Books

This is Not Your Father′s Africa

Africa is the new-new thing. You can see it all around you. Wal-Mart, IBM, Coca-Cola, Ford, and Citibank are just a few of the household names that are aggressively expanding into and across Africa. College students in the U.S. and Europe now cite Africa as one of their top desired destinations for study-abroad programs. Heck, it’s even in the arts. Fela!, based on the life of the Nigerian pop musician, just finished a successful run on Broadway and is now headed to Washington D.C., while rap superstar Akon speaks proudly about his Senegalese ancestry.

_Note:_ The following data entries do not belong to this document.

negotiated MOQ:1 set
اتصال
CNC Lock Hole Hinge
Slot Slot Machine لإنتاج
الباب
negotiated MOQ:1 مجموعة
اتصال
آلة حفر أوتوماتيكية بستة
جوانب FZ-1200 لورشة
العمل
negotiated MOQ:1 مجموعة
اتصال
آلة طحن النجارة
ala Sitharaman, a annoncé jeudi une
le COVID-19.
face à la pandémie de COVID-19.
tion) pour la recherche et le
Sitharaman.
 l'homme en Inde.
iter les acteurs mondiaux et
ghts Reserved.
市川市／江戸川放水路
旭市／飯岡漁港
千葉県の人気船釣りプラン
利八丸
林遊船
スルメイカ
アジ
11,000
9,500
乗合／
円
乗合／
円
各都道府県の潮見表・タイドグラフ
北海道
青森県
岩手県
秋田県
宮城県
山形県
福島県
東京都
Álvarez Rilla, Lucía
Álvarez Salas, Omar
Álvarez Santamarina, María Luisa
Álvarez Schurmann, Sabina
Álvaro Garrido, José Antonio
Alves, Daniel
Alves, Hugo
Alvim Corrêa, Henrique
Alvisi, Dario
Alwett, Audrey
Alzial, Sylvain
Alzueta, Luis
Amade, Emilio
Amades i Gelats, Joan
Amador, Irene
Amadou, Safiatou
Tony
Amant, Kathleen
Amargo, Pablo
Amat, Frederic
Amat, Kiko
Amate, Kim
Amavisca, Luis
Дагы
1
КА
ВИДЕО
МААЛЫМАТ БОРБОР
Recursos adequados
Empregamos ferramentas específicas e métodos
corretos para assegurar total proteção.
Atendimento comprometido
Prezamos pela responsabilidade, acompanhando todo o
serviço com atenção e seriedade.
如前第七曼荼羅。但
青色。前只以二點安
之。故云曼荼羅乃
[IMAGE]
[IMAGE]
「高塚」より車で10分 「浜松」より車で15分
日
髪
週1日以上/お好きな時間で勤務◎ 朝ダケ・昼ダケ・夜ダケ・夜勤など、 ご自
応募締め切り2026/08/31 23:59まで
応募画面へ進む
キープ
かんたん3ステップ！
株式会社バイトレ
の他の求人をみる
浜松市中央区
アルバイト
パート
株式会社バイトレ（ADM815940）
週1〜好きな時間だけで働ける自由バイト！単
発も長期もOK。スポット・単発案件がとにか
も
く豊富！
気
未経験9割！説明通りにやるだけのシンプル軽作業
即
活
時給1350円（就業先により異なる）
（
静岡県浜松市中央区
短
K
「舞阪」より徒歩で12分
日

This is not your father’s Africa, with either non-fiction tomes on politics and the historical implications of colonialism, nor the fictional world where a pale person finds the meaning of life among simple brown people in a dusty rural community. A memoir just published by Kenyan Binyavanga Wainaina, “One Day I Will Write About This Place” (Graywolf, 2011) captures this spirit. The book made Oprah’s Recommended Reading List for Summer 2011, and was recently featured on her website as the book of the week.

In its review of the book, The New York Times writes, “Although written by an East African and set in East and Southern Africa, Wainaina’s book is not just for Afrophiles or lovers of post colonial literature. This is a book for anyone who still finds the nourishment of a well- written tale preferable to the empty- calorie jolt of a celebrity confessional or Swedish mystery.”

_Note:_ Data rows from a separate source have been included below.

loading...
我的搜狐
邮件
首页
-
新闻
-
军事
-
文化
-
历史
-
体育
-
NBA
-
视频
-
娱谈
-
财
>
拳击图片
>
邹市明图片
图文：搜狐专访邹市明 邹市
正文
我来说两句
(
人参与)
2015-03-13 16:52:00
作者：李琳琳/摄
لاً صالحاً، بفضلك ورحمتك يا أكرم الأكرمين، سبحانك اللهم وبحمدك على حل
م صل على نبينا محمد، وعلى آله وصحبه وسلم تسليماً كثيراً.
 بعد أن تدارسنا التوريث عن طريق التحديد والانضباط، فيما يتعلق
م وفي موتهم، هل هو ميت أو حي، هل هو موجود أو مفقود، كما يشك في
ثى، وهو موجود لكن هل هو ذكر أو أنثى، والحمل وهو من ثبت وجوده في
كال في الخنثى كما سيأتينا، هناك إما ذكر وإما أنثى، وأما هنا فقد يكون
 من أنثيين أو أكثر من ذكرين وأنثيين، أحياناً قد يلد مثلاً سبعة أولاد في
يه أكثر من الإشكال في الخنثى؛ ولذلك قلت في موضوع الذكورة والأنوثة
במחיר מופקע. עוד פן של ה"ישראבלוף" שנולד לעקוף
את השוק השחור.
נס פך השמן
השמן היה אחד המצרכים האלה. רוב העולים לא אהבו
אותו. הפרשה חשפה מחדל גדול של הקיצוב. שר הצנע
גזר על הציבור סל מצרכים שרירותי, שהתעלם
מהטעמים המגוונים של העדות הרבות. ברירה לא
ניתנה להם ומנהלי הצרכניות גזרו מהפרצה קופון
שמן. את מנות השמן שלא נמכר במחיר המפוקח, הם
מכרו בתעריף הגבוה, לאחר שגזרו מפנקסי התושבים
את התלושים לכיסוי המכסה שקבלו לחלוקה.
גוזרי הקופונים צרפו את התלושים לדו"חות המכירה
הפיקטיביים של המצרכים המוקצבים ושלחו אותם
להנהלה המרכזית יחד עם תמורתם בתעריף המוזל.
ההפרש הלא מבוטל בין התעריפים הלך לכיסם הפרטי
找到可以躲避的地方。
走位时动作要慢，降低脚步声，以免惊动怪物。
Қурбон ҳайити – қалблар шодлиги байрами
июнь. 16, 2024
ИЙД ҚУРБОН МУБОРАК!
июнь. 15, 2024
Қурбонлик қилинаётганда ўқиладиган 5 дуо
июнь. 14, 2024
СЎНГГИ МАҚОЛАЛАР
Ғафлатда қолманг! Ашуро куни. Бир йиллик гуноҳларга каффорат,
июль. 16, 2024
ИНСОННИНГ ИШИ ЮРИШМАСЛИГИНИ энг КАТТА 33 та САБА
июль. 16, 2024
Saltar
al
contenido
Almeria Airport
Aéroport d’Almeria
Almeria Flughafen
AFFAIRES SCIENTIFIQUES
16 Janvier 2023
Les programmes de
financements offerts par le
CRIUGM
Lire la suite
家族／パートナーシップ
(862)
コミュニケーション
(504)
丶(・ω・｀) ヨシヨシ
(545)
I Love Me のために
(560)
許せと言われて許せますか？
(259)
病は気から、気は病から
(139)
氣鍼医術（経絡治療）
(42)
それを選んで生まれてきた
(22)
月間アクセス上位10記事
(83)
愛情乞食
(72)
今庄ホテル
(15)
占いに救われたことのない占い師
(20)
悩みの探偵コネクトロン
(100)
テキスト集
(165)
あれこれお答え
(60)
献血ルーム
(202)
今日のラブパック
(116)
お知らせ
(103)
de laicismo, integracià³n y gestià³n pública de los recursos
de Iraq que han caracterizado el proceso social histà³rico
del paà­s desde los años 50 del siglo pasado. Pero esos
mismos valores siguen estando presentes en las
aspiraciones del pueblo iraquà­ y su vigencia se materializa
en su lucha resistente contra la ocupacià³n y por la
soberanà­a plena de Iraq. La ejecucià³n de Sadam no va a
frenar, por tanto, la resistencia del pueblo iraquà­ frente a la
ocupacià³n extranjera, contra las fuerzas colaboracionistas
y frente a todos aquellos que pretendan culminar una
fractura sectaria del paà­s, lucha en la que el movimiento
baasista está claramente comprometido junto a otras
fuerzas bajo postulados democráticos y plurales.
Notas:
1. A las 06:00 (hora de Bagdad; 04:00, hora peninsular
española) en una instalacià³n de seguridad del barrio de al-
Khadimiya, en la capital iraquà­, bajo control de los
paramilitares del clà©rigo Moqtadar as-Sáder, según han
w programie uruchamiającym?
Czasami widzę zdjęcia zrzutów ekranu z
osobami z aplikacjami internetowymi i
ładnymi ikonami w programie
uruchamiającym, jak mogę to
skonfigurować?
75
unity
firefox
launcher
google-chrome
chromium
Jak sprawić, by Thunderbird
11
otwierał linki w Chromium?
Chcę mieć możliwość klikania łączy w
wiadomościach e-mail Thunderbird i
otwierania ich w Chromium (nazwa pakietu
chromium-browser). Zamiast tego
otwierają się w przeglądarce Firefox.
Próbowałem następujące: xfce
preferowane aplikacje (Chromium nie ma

Wainaina is the very embodiment of the new lens on Africa. In 2005, he published a piece in Granta, the magazine of new writing called “How to Write About Africa.” The essay was a clever satirical piece that mocked the explicit and implicit, conscious and subconscious African clichés characterized in scores of works written about Africa by non-Africans. His dry wit instructed the reader in the following manner, as one example of “How to Write about Africa”:

“Among your characters you must always include The Starving African, who wanders the refugee camp nearly naked, and waits for the benevolence of the West. Her children have flies on their eyelids and pot bellies, and her breasts are flat and empty. She must look utterly helpless. She can have no past, no history; such diversions ruin the dramatic moment. Moans are good. She must never say anything about herself in the dialogue except to speak of her (unspeakable) suffering.”

Understanding Wainaina’s headset puts “One Day I Will Write About This Place” into perspective. His memoir tells the story of a complicated man, with struggles that are universal, yet exist within the context of a middle class family, a university education and a familiar upper middle class dilemma of pursuing a safe professional career versus following one’s passion within the arts. His passion, and solace, has been in reading and writing, and writing is what he does exceptionally well; so well that he won the Caines award, often referred to as the African Booker prize.

Africa.com highly recommends “One Day I Will Write About This Place.”